From the Eclipse Foundation’s perspective, the growing level of engagement reflects a broader global shift towards open innovation in the automotive sector. Industry leaders increasingly recognise that shared, trusted open-source foundations are becoming a prerequisite for developing safe, intelligent and connected vehicles. At the same time, the initiative responds to the rising share of software in vehicles, which is driving up development, integration and long-term maintenance costs across the entire vehicle lifecycle.

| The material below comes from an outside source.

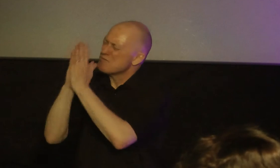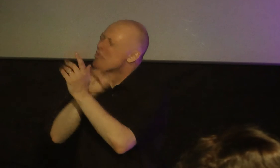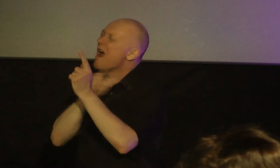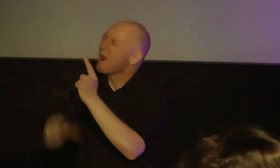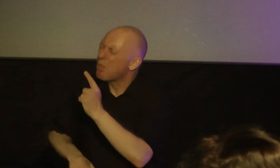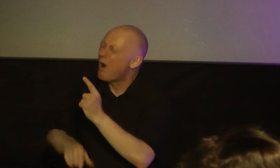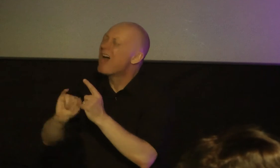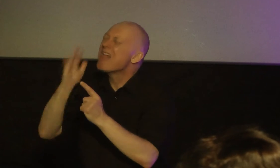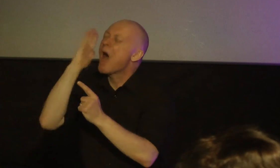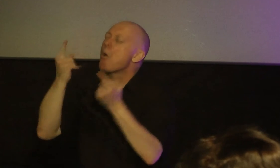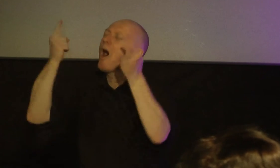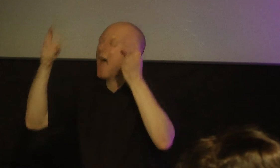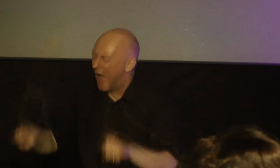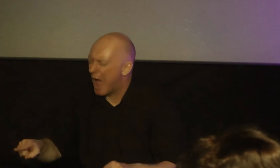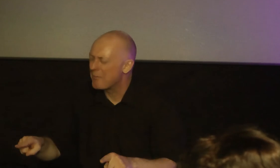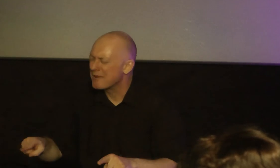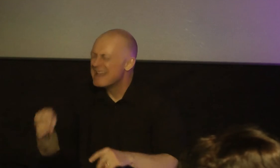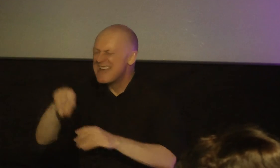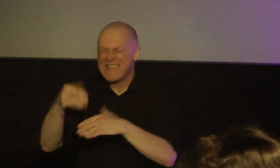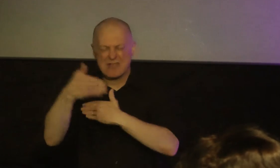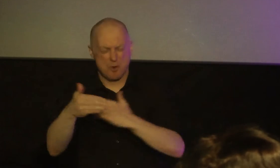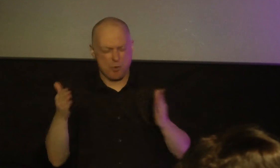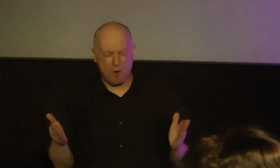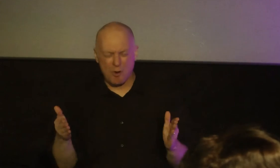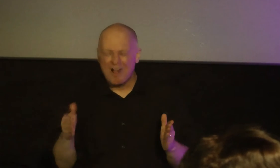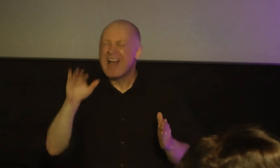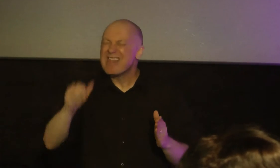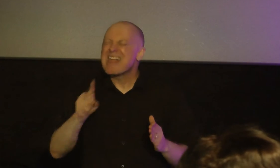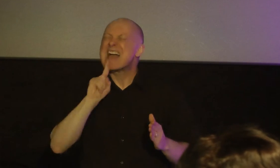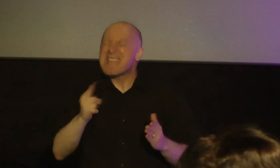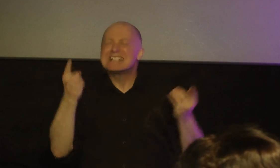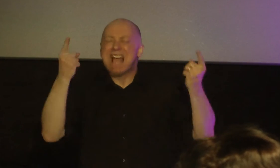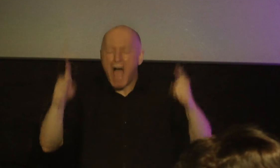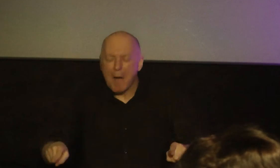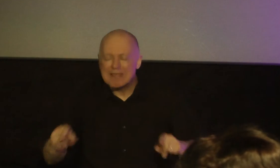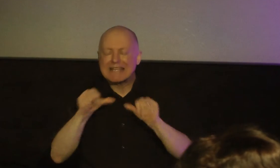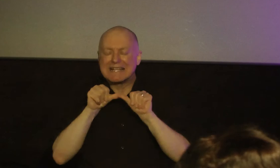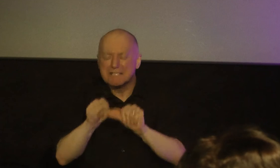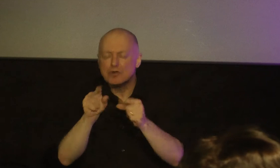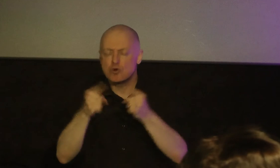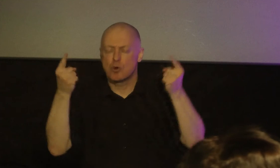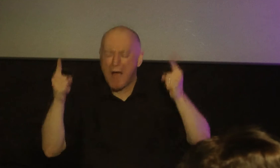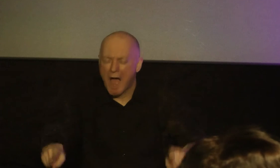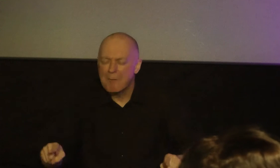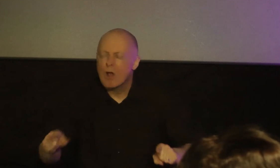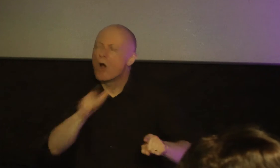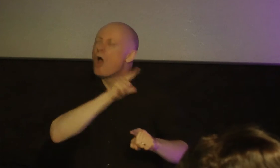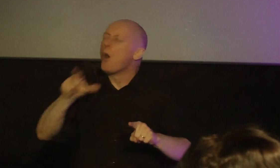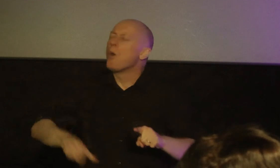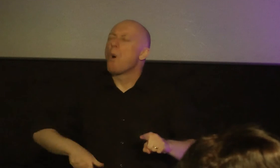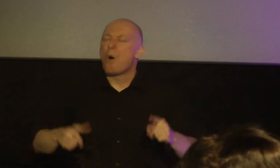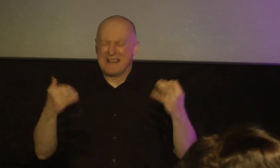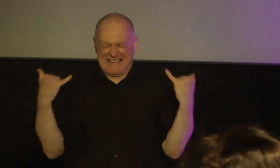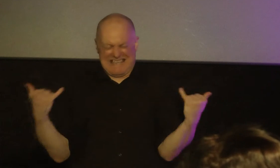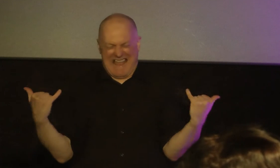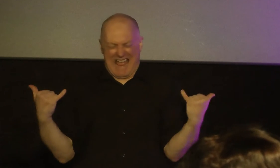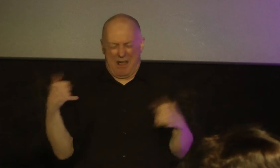that's what would happen in this room that that is happening that continues to happen so lord in this moment in these brief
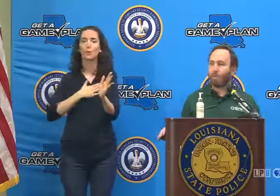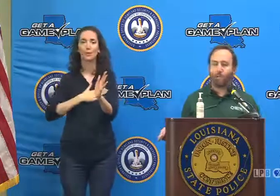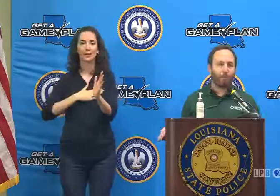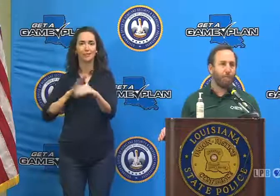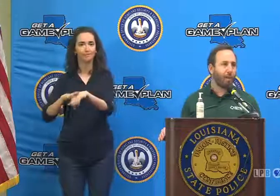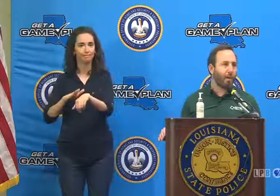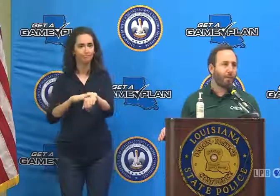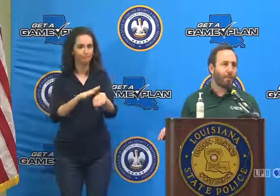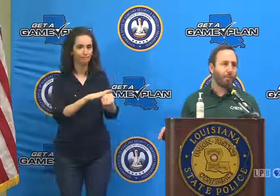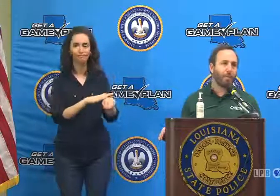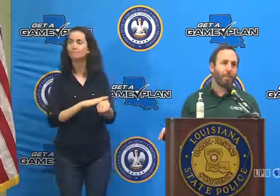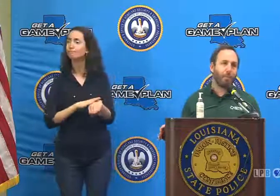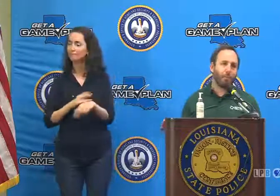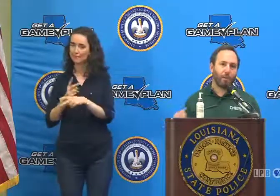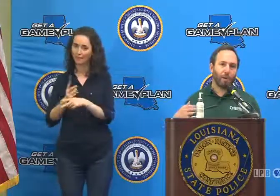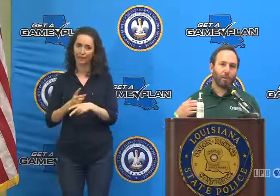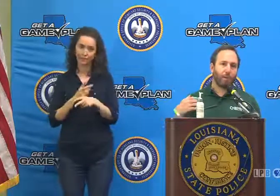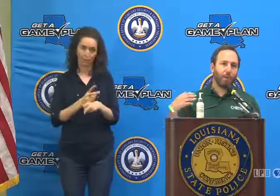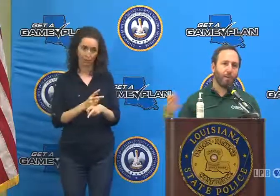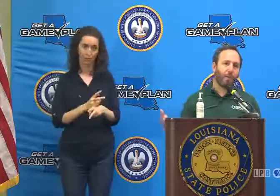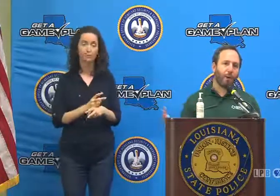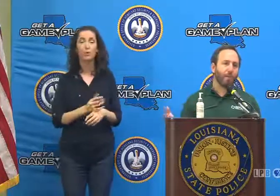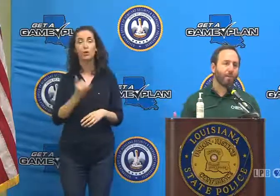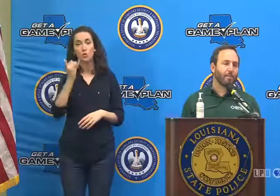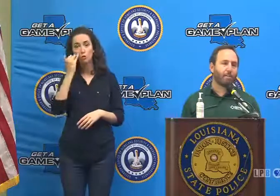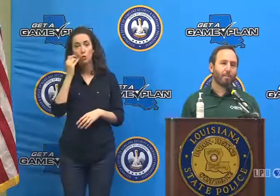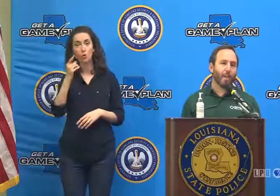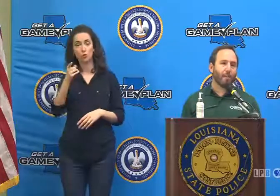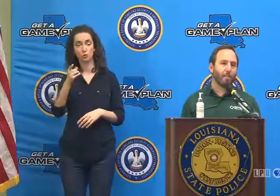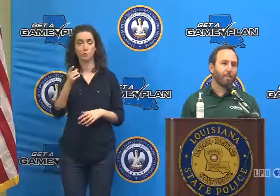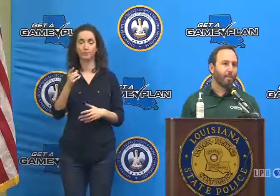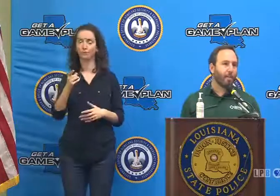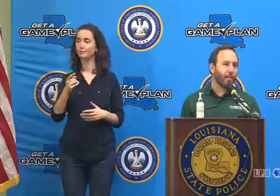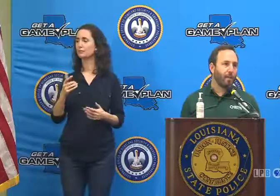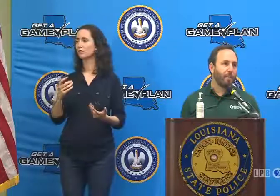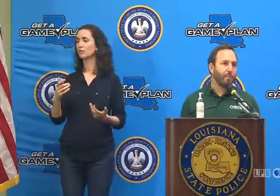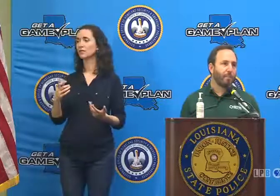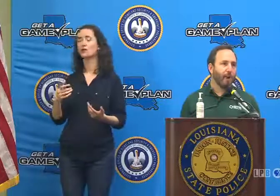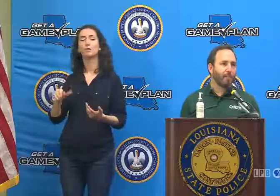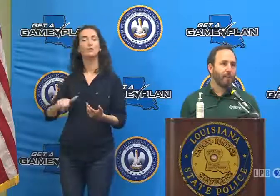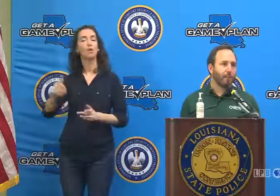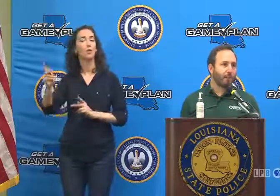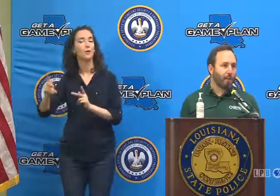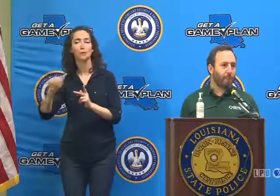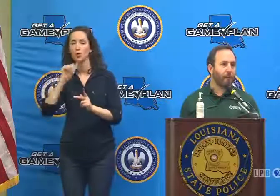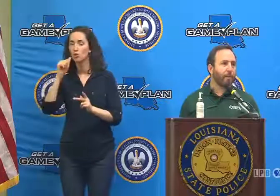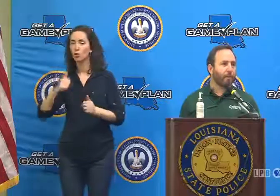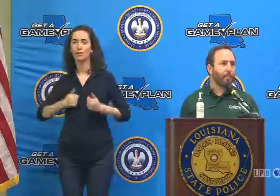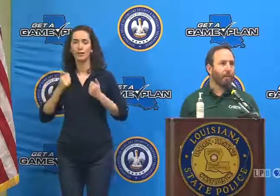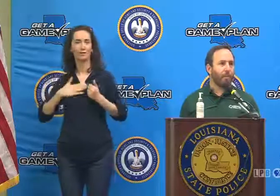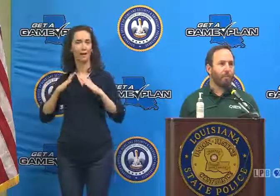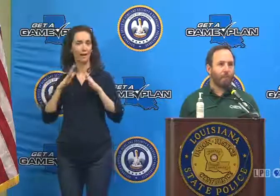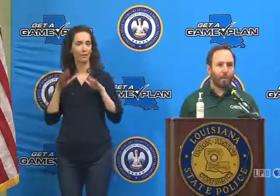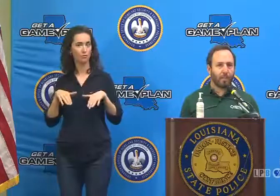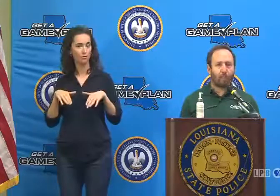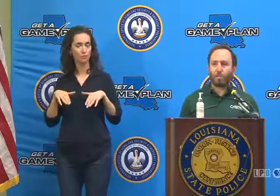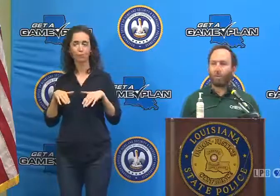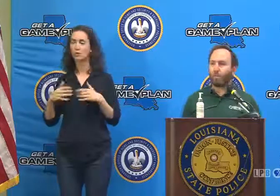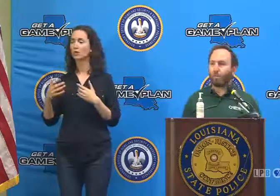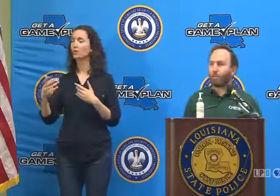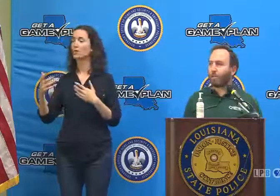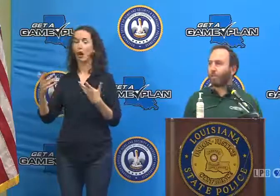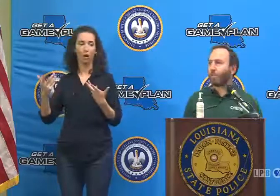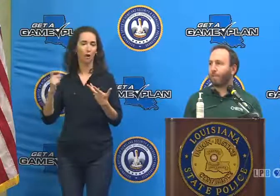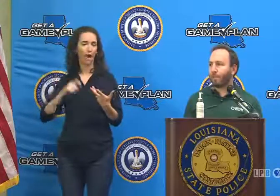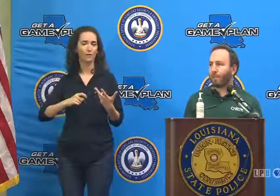to take COVID precautions, and particularly if you are finding yourself around people outside of your family unit because of the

S-CORE as a common foundation

At the heart of the initiative is S-CORE, an open software stack that combines operating system components, middleware and essential base functions for software-defined vehicles. The stack is designed to serve as a shared foundation on which carmakers and suppliers can build their own brand-specific applications and vehicle functions. “S-CORE aims to provide a publicly available reference implementation for essential, non-differentiating functions within the software-defined vehicle,” stated Dr Nico Hartmann, CTO at Qorix, who sees it as nothing less than “a blueprint”.

The first public version of Eclipse S-CORE, Release 0.5, was published in November 2025. A production-ready version 1.0 is scheduled for the end of 2026 and is intended to support vehicle programmes expected to reach the market from around 2030 onwards. Project partners estimate that the shared approach could reduce development, integration and maintenance effort by up to 40 per cent, while cutting time to market by as much as 30 per cent.

From the VDA’s point of view, the collaborative development of non-differentiating software allows both manufacturers and suppliers to concentrate on delivering distinctive, customer-oriented experiences, rather than repeatedly reinventing foundational software components.

Growing international participation and structured governance

The ecosystem now brings together companies from across the automotive value chain, including vehicle manufacturers, suppliers and technology providers from the software, semiconductor and cloud sectors. Recent additions include Accenture, AVL, Capgemini, Elektrobit, Infineon, LG Electronics, Qualcomm, Red Hat, Schaeffler and T-Systems. Among vehicle manufacturers, Stellantis and Traton have joined as new signatories, while founding members such as BMW, Mercedes-Benz, Volkswagen, Bosch, ZF and Valeo remain actively involved.

The initiative is also attracting international interest. Discussions with companies in the United States and Japan are ongoing, while Chinese manufacturers have so far not taken part, according to the project organisers. At the same time, both the Eclipse Foundation and the VDA stress that the collaboration operates under established open-source governance rules. Transparent decision-making processes, publicly accessible documentation and clearly defined antitrust safeguards are intended to ensure a strict separation between cooperation and competition.

At a European level, the project is closely aligned with initiatives by the European Commission aimed at strengthening technological sovereignty. Together, these efforts position Eclipse S-CORE as a potential cornerstone for future software-defined vehicle programmes built on open, industry-wide collaboration rather than isolated proprietary stacks.